In dem Bericht von Project Ploughshares geht es konkret um den Export von elektrooptischen/infraroten Kamerasystemen mit Sensortechniken von L3Harris WESCAM, der kanadischen Tochtergesellschaft des US-Rüstungsriesen L3Harris. Der Konzern ist einer der weltweit führenden Hersteller und Exporteure von Elektro-Optik- und Infrarotkameras, der wichtigsten technologischen Ausstattung von bewaffneten und unbewaffneten Drohnen, mit einem jährlichen Exportvolumen von ca. 500 Millionen CAD. Die Türkei gehört seit inzwischen drei Jahren zu den Hauptabnehmern von elektrooptischen Kamerasystemen der kanadischen L3Harris WESCAM. Die Firmen Bayraktar und TAI, die Drohnen für das Erdogan-Regime herstellen, benutzen sie zur Aufklärung, Überwachung und Zielerfassung. Die Kameraelemente aus kanadischer Produktion senden synchronisierte Aufnahmen an den Autopilot der Drohne und gewährleisten eine automatische Verfolgung des von der Kamera anvisierten Ziels.
Auf Bitten Erdogans: Kanada lockert Waffenembargo
Zwar hatte Kanada im Oktober 2019 als Reaktion auf die völkerrechtswidrige Invasion der Türkei und ihrer dschihadistischen Verbündeten in Nordsyrien gemeinsam mit Deutschland, Frankreich und Großbritannien ein Rüstungsembargo gegen das Regime in Ankara verhängt, weil man sonst Gefahr laufen würde, „die Stabilität einer ohnehin fragilen Region zu untergraben, die humanitäre Lage zu verschlimmern und die von der Internationalen Koalition gegen den IS erzielten Fortschritte zunichte zu machen”. Auch wurde das Waffenembargo im April auf unbestimmte Zeit verlängert – das proaktive Einfrieren der Ausfuhrgenehmigungen für die Türkei wurde sogar als positives Beispiel für Kanadas gut funktionierende Rüstungsexportkontrolle gewertet. Das ließ in Ankara allerdings die Alarmglocken schrillen. Bereits im Mai gab Kanada dem Druck türkischer Regierungsverantwortlicher nach, die eine Ausnahme aushandeln konnten. Und zwar ausdrücklich die Sensortechniken von WESCAM, die für den Betrieb der türkischen Killerdrohnen unverzichtbar sind. Erdogan rief sogar persönlich bei Kanadas Premierminister Justin Trudeau an und bat ihn, den Rüstungsstopp wenigstens zu lockern. Inzwischen hat L3Harris WESCAM die Zusammenarbeit mit dem Erdogan-Regime sogar noch erweitert und dem türkischen Drohnenproduzenten Baykar das Lizenzrecht für die technische Installation verliehen. Baykar hat eine Nebenfirma mit dem Namen „Baykar Wescam Service-Zentrum“ gegründet. Damit kann die gesamte Wartung und Programmaktualisierung der Modelle MX-15D und CMX-15D in der Türkei vollzogen werden.

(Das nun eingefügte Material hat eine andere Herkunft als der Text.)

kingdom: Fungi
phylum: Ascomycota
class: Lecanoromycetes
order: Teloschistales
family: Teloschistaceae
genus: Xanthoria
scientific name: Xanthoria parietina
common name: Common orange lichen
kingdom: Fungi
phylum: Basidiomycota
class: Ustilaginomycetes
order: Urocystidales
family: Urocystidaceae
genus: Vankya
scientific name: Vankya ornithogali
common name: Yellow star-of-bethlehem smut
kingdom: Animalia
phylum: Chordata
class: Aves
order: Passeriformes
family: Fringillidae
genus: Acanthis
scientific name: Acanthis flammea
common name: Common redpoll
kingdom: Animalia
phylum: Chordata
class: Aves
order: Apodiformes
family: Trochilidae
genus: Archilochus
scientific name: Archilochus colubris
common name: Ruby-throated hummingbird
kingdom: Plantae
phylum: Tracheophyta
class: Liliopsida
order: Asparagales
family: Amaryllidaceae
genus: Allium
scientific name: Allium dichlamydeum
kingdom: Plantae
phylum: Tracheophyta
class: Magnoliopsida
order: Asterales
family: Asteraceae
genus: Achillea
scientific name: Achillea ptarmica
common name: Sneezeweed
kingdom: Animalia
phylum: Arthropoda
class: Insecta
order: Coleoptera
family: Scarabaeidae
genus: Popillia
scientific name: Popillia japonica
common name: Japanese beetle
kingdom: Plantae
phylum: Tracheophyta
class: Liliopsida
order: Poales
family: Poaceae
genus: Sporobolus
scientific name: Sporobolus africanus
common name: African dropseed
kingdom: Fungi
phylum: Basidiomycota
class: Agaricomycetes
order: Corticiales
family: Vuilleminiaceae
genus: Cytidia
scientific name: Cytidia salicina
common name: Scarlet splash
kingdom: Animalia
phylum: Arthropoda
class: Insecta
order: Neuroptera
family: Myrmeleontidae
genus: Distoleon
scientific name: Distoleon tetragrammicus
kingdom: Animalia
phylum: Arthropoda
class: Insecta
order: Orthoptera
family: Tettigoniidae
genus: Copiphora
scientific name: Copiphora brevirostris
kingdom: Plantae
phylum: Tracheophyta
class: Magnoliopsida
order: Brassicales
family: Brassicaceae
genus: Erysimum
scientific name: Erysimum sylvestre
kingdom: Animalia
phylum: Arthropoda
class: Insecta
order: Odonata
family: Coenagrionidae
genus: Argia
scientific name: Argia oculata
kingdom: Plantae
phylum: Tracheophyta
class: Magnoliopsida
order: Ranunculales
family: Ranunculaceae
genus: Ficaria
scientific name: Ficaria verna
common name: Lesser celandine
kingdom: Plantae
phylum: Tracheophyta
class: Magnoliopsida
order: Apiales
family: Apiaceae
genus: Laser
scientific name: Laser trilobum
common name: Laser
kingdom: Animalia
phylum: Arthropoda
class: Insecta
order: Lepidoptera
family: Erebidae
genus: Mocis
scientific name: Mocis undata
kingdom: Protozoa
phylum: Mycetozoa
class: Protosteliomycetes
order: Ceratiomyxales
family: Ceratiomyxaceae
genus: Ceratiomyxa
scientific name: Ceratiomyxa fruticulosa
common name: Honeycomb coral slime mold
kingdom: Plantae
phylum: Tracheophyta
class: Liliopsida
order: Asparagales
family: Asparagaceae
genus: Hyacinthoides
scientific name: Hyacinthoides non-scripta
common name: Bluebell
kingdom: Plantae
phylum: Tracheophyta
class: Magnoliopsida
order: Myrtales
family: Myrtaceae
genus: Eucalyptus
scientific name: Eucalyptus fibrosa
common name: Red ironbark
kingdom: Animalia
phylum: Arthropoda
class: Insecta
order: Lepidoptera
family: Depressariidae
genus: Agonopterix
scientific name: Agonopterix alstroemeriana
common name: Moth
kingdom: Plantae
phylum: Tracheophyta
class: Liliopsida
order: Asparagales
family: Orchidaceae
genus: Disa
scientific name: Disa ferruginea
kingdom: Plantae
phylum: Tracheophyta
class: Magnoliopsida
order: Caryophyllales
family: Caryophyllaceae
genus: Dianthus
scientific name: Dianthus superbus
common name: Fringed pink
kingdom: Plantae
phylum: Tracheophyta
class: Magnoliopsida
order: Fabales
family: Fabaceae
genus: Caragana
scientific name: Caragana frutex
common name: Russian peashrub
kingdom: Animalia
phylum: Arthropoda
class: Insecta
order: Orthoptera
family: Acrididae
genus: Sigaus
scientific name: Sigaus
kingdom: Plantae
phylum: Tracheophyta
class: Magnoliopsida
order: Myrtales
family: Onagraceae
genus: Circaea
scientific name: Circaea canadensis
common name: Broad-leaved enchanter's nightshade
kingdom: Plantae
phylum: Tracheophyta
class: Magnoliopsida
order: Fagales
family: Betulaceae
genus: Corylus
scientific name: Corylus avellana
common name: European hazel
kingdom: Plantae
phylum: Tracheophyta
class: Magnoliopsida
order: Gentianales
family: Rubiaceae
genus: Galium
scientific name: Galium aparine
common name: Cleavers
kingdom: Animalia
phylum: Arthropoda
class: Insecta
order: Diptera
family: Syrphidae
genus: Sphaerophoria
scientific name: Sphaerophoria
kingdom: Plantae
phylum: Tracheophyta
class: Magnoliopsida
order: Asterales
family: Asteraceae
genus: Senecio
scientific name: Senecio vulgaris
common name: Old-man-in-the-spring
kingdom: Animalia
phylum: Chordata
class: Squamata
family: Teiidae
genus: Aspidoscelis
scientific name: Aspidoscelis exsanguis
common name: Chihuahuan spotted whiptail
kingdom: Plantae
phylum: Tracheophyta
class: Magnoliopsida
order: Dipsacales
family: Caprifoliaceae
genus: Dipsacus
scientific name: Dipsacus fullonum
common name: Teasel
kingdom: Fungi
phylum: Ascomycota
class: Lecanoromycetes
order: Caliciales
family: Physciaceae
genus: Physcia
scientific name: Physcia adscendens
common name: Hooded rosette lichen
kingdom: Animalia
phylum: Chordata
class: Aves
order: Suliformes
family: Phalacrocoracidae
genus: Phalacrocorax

Project Ploughshares: Risiken sind offensichtlich
„Seit 2017 ist die Türkei ein Hauptabnehmer von WESCAM-Produkten, nach den Vereinigten Staaten sogar der zweitgrößte. In dieser Zeit hat das türkische Militär nicht nur aktiv versucht, Widerstände im Südosten der Türkei niederzuschlagen, sondern ist auch zunehmend in bewaffnete Konflikte in Syrien, Irak und Libyen verwickelt”, unterstreicht Project Ploughshares. Weiter stellt die Friedensinitiative fest: „Ausgehend von einer Analyse der internationalen Verpflichtungen Kanadas, der innerstaatlichen Rüstungskontrollen und einer Bewertung des kriegerischen Verhaltens der Türkei stellt der Export von WESCAM-Sensoren durch Kanada ein erhebliches Risiko dar, menschliches Leid, einschließlich Verletzungen der Menschenrechte und des humanitären Völkerrechts, zu erleichtern. Kanadische Beamte sind durch das Völkerrecht und die kanadischen Gesetze verpflichtet, die Risiken solcher Exporte zu mindern, auch durch die Verweigerung von Ausfuhrgenehmigungen. Vor allem, wenn solche Risiken von Anfang an offensichtlich sind - was bei WESCAM-Exporten in die Türkei der Fall zu sein scheint.”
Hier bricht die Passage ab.